Polémique autour de la combinaison de Serena Williams à Roland-Garros

Le numéro 1 mondial Rafael Nadal a pris lundi la défense des organisateurs de Roland-Garros, qui ont évoqué dernièrement leur projet d'instituer des règles vestimentaires, en réaction à la remarquée combinaison noire portée par Serena Williams lors de la dernière édition du tournoi parisien. « Je pense que chaque tournoi a le droit de faire ce qu'il considère le mieux », a déclaré Rafael Nadal, interrogé à l'issue de sa qualification pour le deuxième tour de l'US Open après l'abandon de son compatriote David Ferrer (6-3, 3-4).


Serena Williams dans sa combinaison remarquée lors de l'édition 2018 de Roland-Garros - AFP/Archives/Christophe Simon

« Quand vous avez un tournoi comme Wimbledon qui fait ce qu'il veut (les joueurs doivent s'y habiller en blanc, ndlr), vous ne pouvez pas dire à un autre tournoi qu'il doit faire autrement, c'est mon opinion », a poursuivi l'Espagnol onze fois vainqueur de Roland-Garros. « Pourquoi, si Wimbledon a ses propres règles, Roland-Garros ne pourrait pas en avoir ? » a-t-il insisté.

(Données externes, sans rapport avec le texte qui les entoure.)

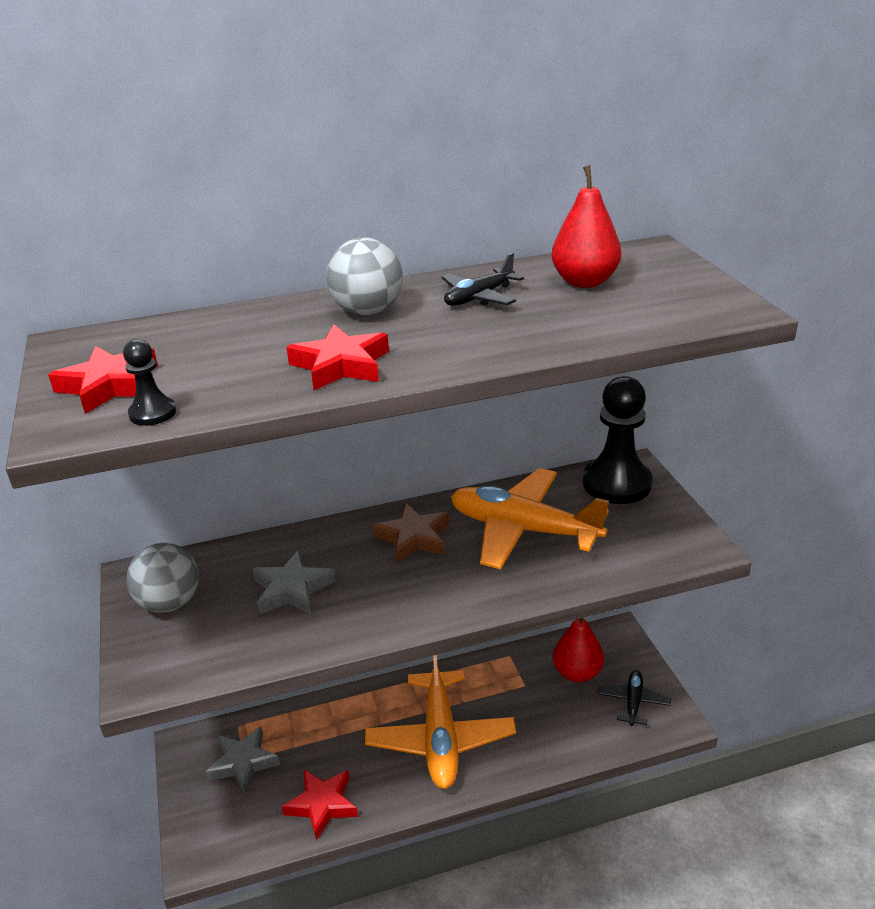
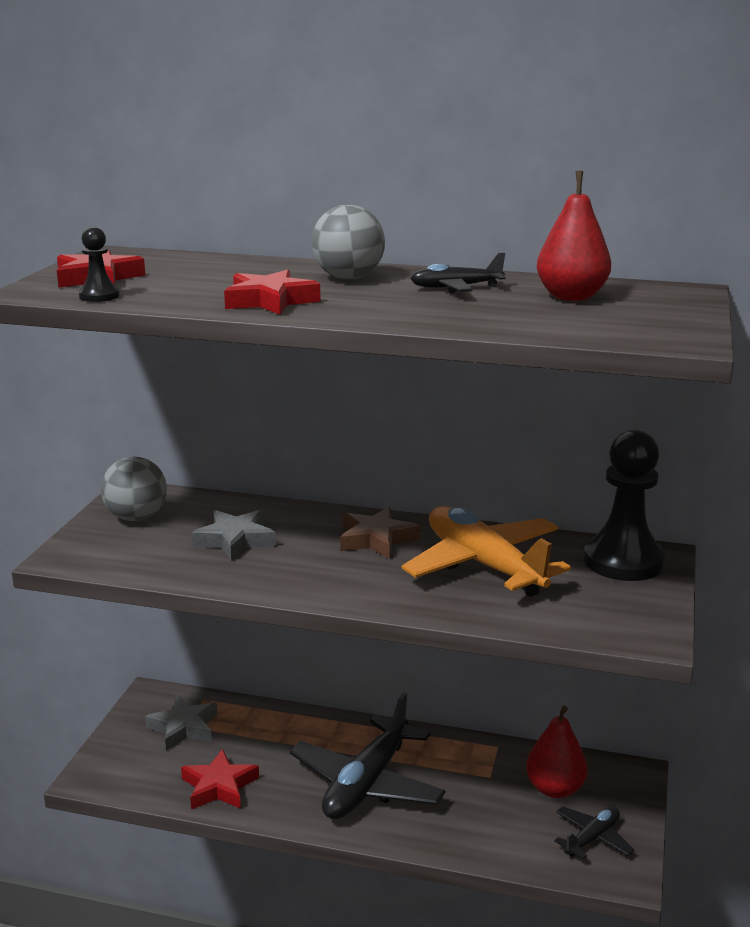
camera: 30 degrees right, 10 degrees down
orange plane [365,654,516,789] -> black plane [289,693,446,820]

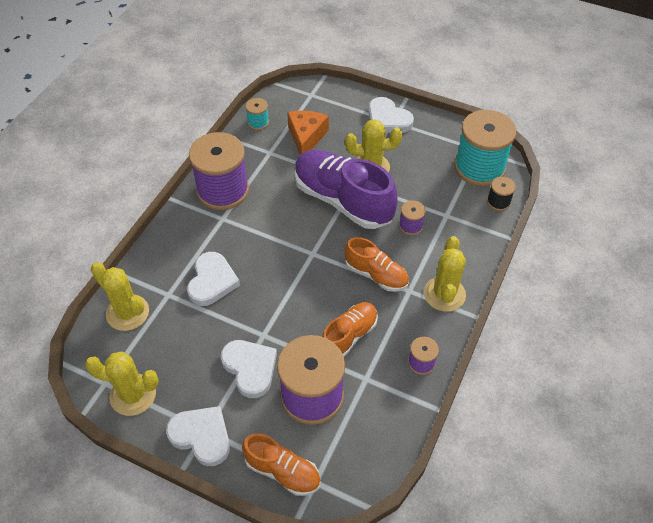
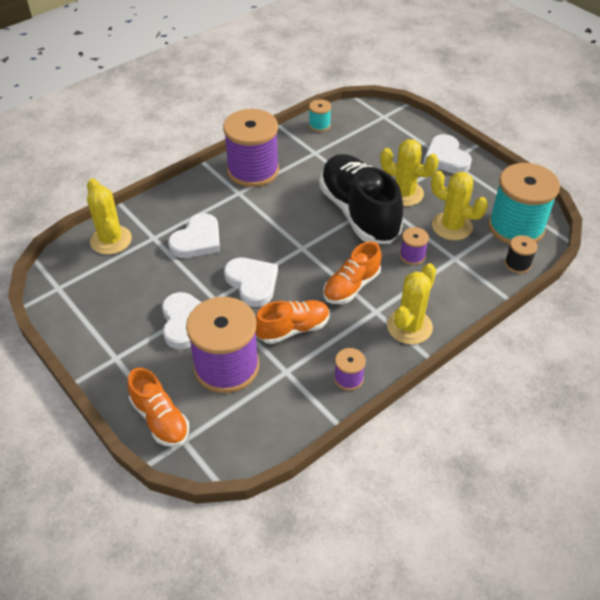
camera: 25 degrees right, 5 degrees down
yellow cactus [85,351,159,416] -> yellow cactus moved to [431,171,488,240]
white heart [166,406,230,466] -> white heart moved to [224,258,278,307]
orange cheese [287,111,329,154] -> none
purple shoe [295,149,397,229] -> black shoe [319,154,403,244]
orange shoe [344,237,409,292] -> orange shoe turned 75 degrees clockwise [323,242,382,304]

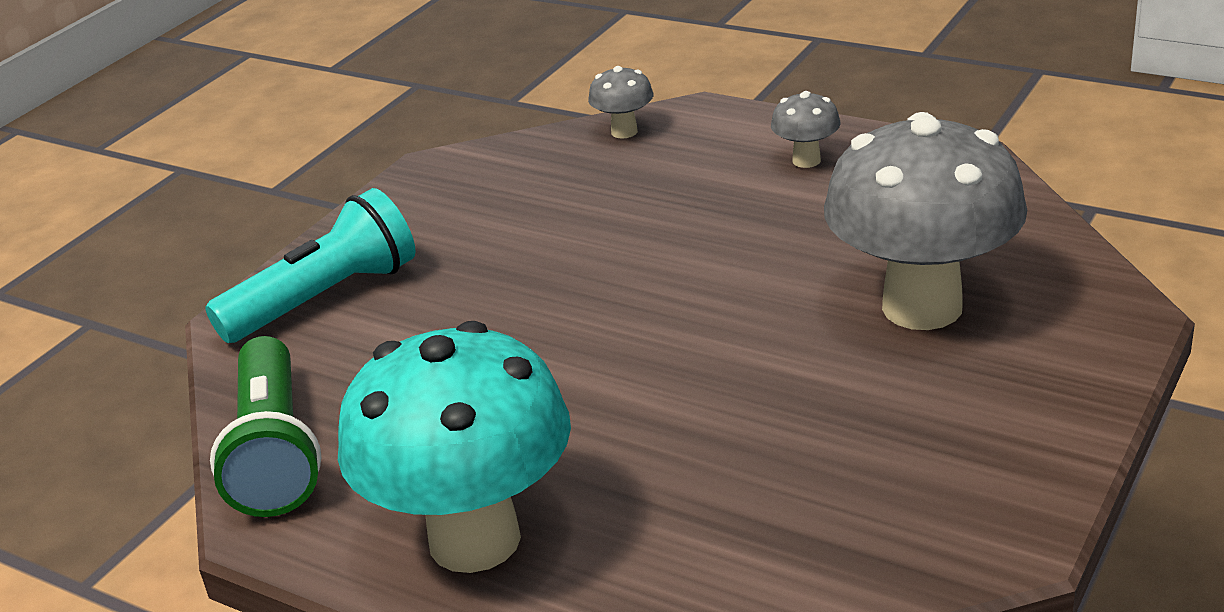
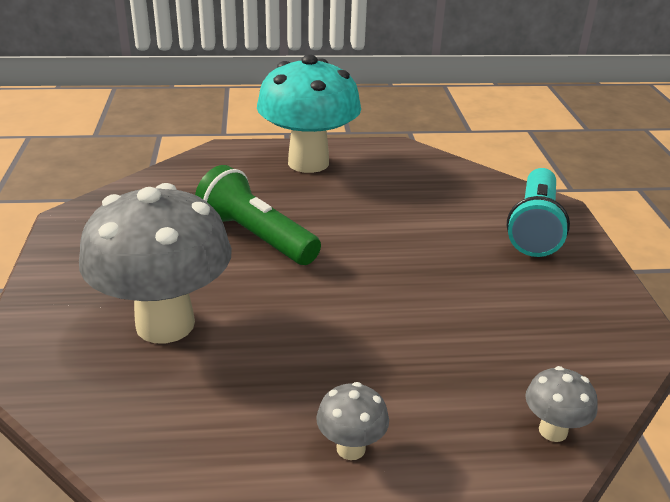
camera: 140 degrees right, 0 degrees up
green flashlight [210,336,321,517] -> green flashlight moved to [195,165,321,265]

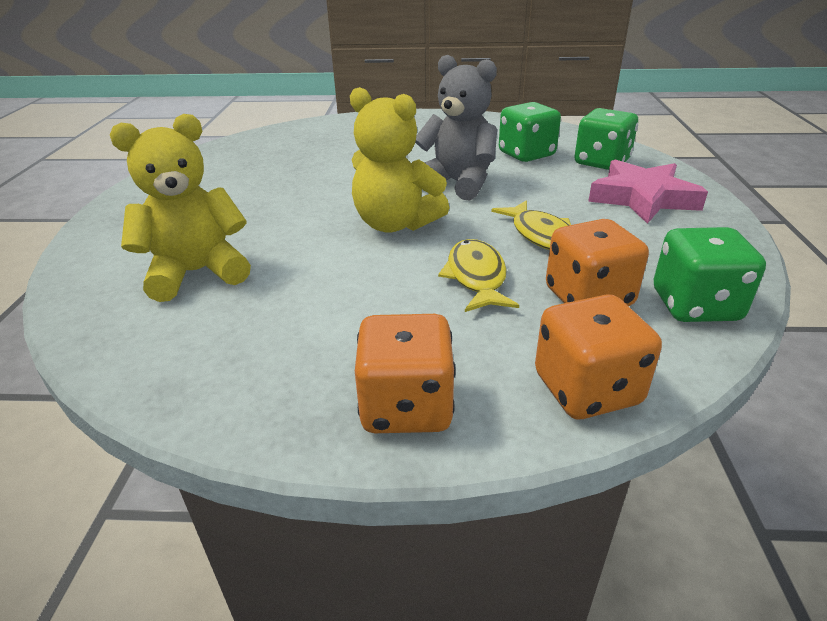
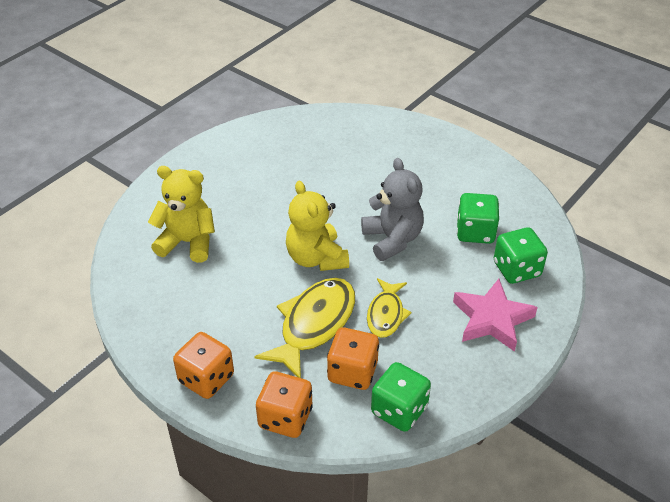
camera: 35 degrees right, 10 degrees up
yellow fish [438,239,519,312] -> yellow fish [254,278,355,378], size x1.65

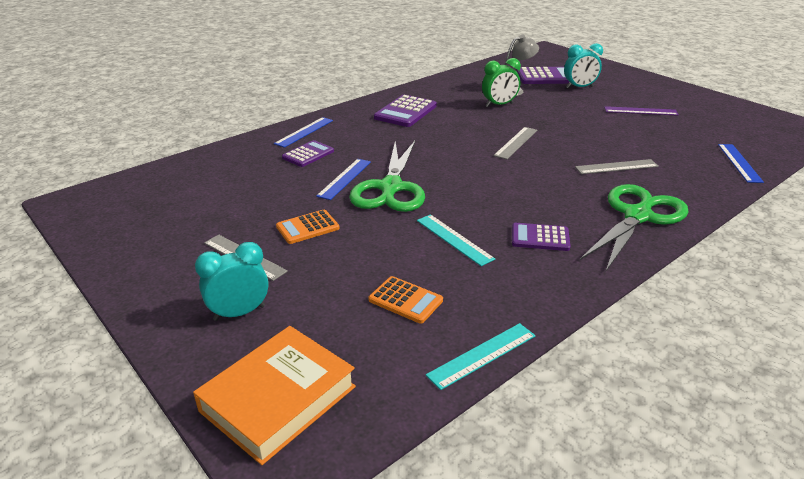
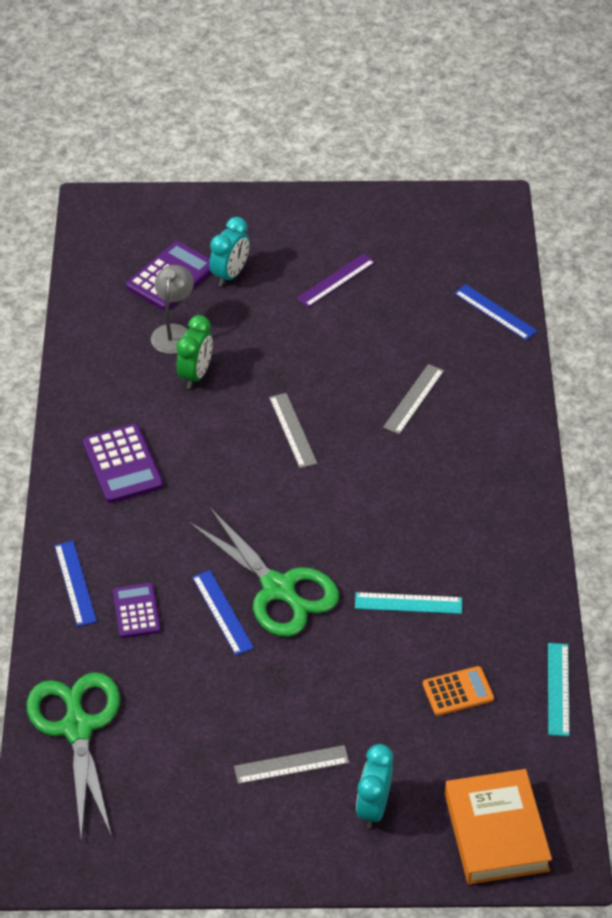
camera: 50 degrees left, 15 degrees up
orange calculator [276,210,340,244] -> none
purple calculator [512,223,571,251] -> none
green scissors [580,184,689,271] -> green scissors moved to [26,672,120,839]

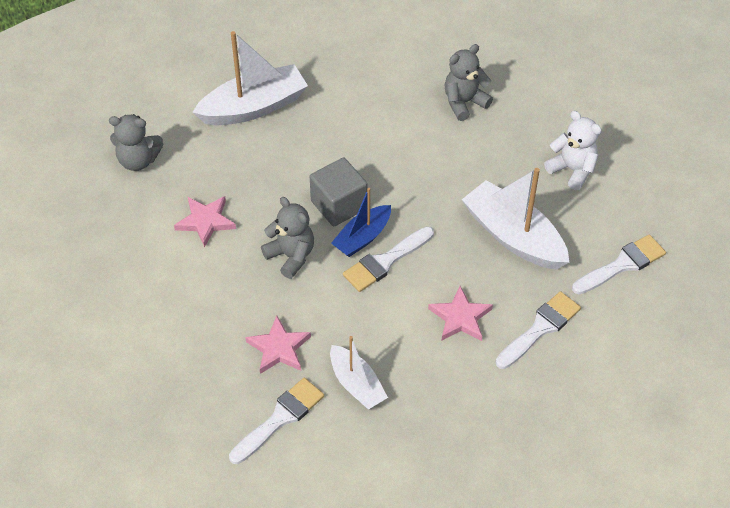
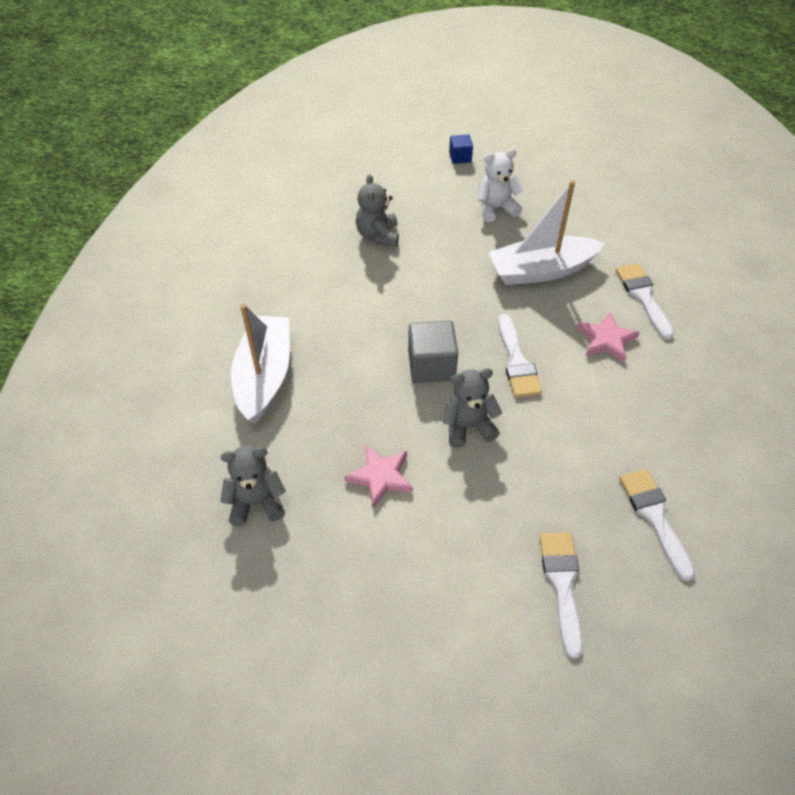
camera: 60 degrees left, 0 degrees up
grey teddy bear [109,114,163,171] -> grey teddy bear turned 135 degrees counterclockwise [220,446,286,526]
pink star [245,316,311,374] -> none
white boat [330,336,388,410] -> none
blue boat [331,188,391,257] -> none
white brush [572,235,666,294] -> white brush moved to [539,533,583,658]
none -> blue cube [449,134,473,164]

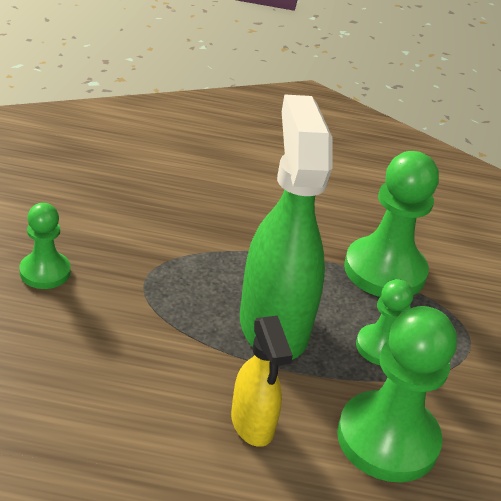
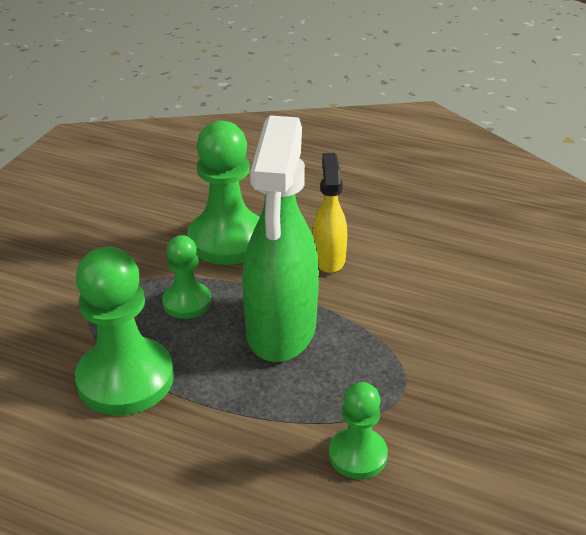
camera: 160 degrees left, 0 degrees up
green pawn [19,203,71,289] -> green pawn moved to [329,382,388,479]

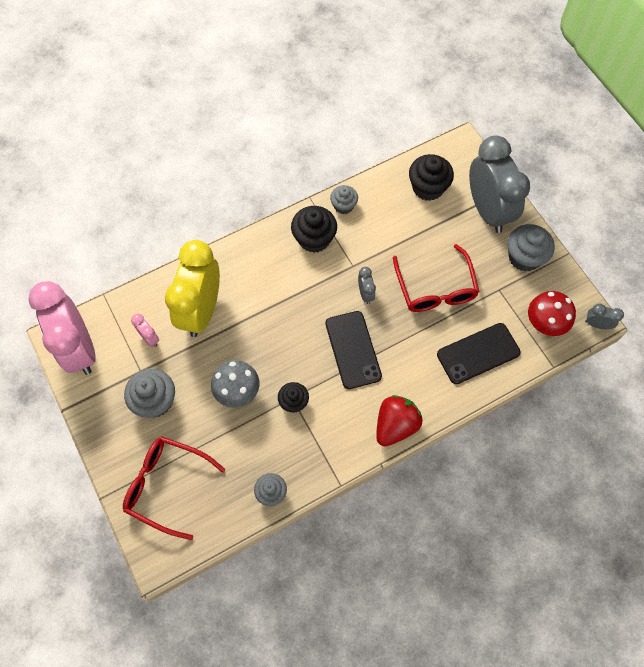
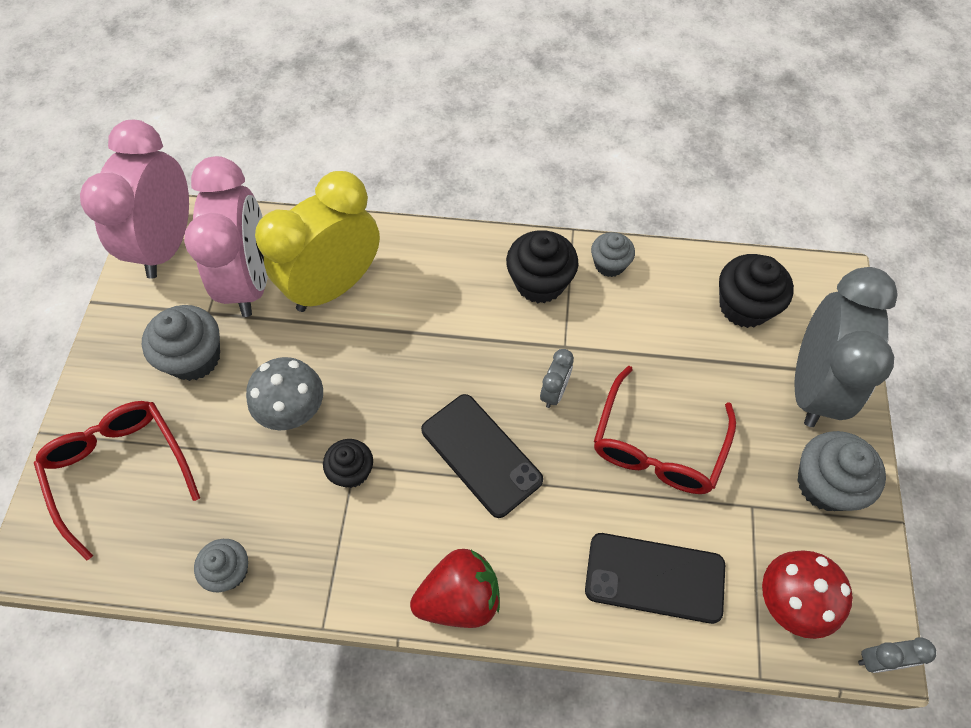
camera: 35 degrees right, 5 degrees down
pink clock [131,314,159,347] -> pink clock [184,156,268,317], size x2.49
black phone [325,311,382,389] -> black phone turned 60 degrees counterclockwise [421,394,543,518]
grey clock [585,303,624,329] -> grey clock turned 120 degrees clockwise [858,638,936,673]

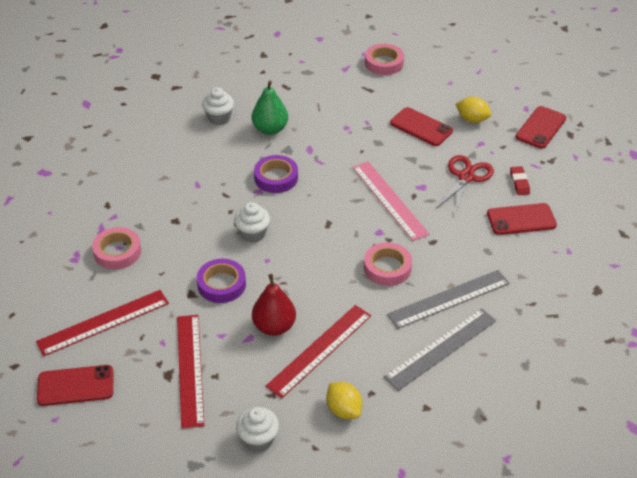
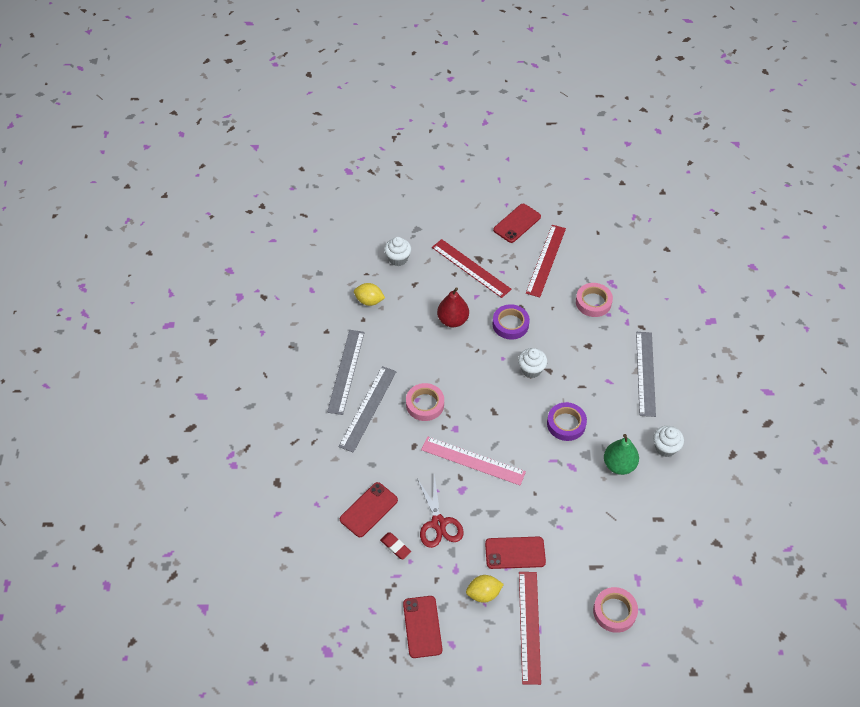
camera: 140 degrees right, 10 degrees up
red ruler [266,305,371,398] -> red ruler moved to [519,572,541,685]
none -> grey ruler [636,332,656,417]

« Je crois qu'on est parfois allé trop loin », estimait le président de la Fédération française de tennis (FFT) Bernard Giudicelli dans un entretien à Tennis Magazine dévoilé en fin de semaine dernière. « Cette tenue, par exemple, ne sera plus acceptée », y ajoutait-il à propos de la combinaison ceinturée de fuchsia arborée au printemps par l'Américaine aux 23 couronnes en Grand Chelem. « Il faut respecter le jeu et l'endroit. Tout le monde a envie de profiter de cet écrin. »

Selon le directeur du tournoi, Guy Forget, pas question de verser dans le blanc immaculé comme à Londres où le dress code « s'est durci au fil du temps ». L'idée est plutôt d'interdire les habits dits « plus fantaisistes » au nom de l'élégance, a-t-il affirmé dans un entretien au journal L'Equipe mardi. Exemples : « le fluo d'(Andre) Agassi » (1990), « le tee-shirt jaune de (Gustavo) Kuerten (en 1997) », « le short (à carreaux) de Stan Wawrinka (en 2015) » et la combinaison noire et moulante, avec une ceinture rose, de Serena Williams, donc.

Avant le lancement de l'US Open, Serena Williams avait joué l'apaisement à ce sujet. « Les tournois du Grand Chelem ont le droit de faire ce qu'ils veulent », avait-elle notamment estimé. « Je pense aussi que s'ils savent que certaines choses ont une raison médicale, il n'y a aucune raison qu'ils ne soient pas OK », avait-elle ajouté.

Serena Williams qui disputait à Paris son premier tournoi du Grand Chelem depuis la naissance de sa fille en septembre 2017, avait expliqué que cette combinaison, outre son design novateur, avait des vertus médicales, puisqu'elle favorisait « une meilleure circulation sanguine ». La joueuse de 36 ans a connu des complications médicales après son accouchement avec la formation de caillots sanguins.

Samedi, l'Américaine a rappelé qu'elle avait de bonnes relations avec le président de la FFT qui avait été « vraiment fantastique » lorsqu'elle lui avait expliqué le concept de sa combinaison. « C'est quelqu'un avec qui il est facile de parler (...) toute mon équipe est française, donc nous avons une relation merveilleuse », a insisté Serena Williams, entraînée depuis 2012 par le Français Patrick Mouratoglou. « Je suis sûre qu'on va parvenir à un accord et que tout sera OK, ce n'est pas quelques chose de grave, tout va bien. »

Aux Etats-Unis, les propos de Bernard Guidicelli ont fait grand bruit, certains sur les réseaux sociaux l'accusant notamment de racisme à l'égard de Serena Williams et appelant au boycott de la prochaine édition de Roland-Garros. Des anciens joueurs comme Andy Roddick ou Billie Jean King ont ensuite volé au secours de la tenniswoman.